§ Provided material:
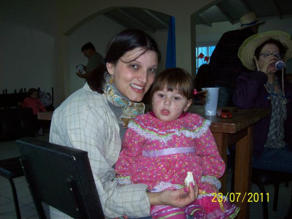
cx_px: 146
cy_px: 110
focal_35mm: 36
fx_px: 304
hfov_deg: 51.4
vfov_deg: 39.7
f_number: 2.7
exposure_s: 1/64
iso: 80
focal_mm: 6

---

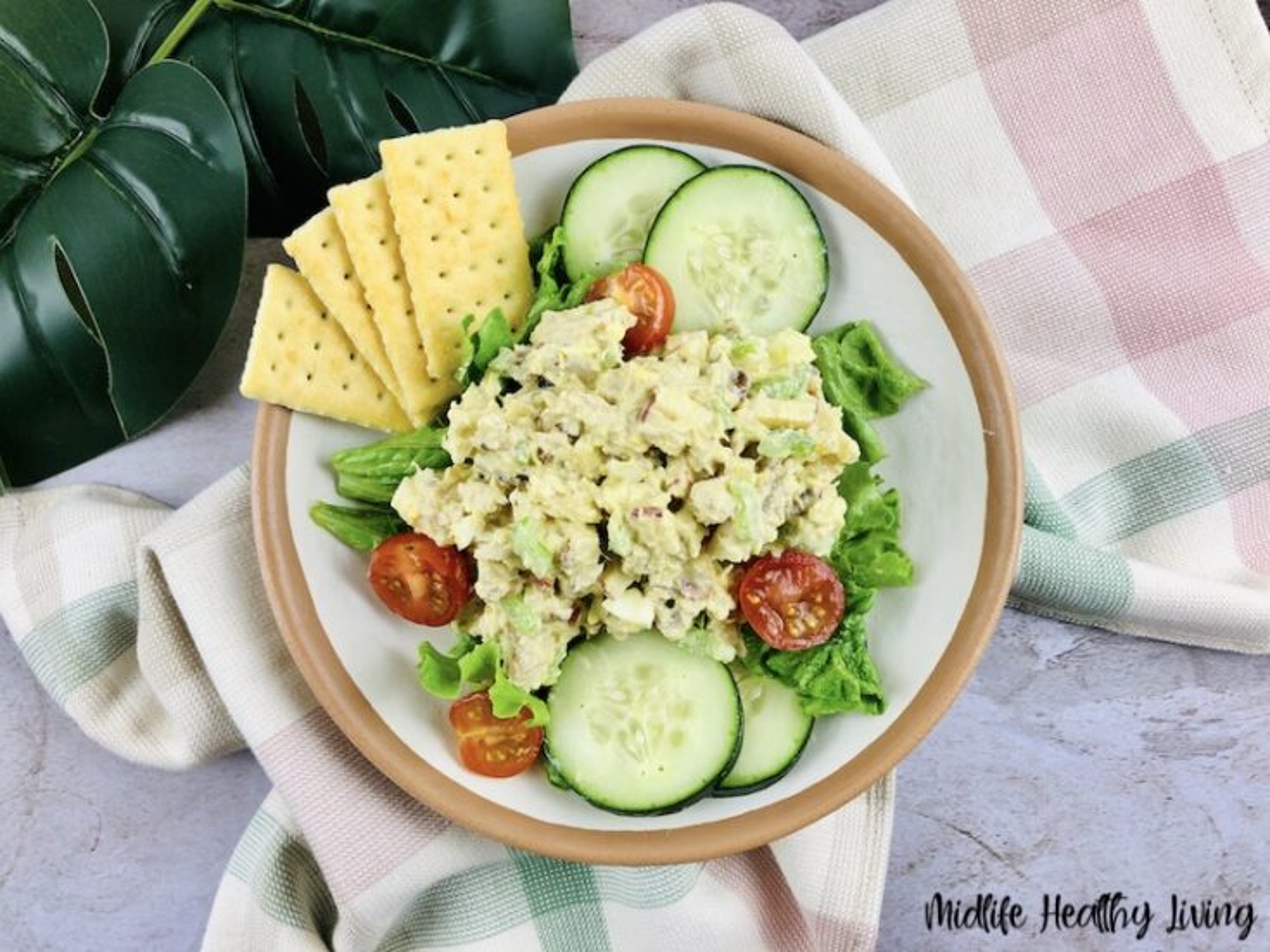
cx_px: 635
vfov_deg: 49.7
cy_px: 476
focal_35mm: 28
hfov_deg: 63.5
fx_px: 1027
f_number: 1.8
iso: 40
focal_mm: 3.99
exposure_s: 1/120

§ Your objective: Of the entries listed above, reproduce only the lines starting at the line containing "hfov_deg: 51.4" and ending at the line containing "focal_mm: 6". Include both, exactly as they stand.

§ Problem solution:
hfov_deg: 51.4
vfov_deg: 39.7
f_number: 2.7
exposure_s: 1/64
iso: 80
focal_mm: 6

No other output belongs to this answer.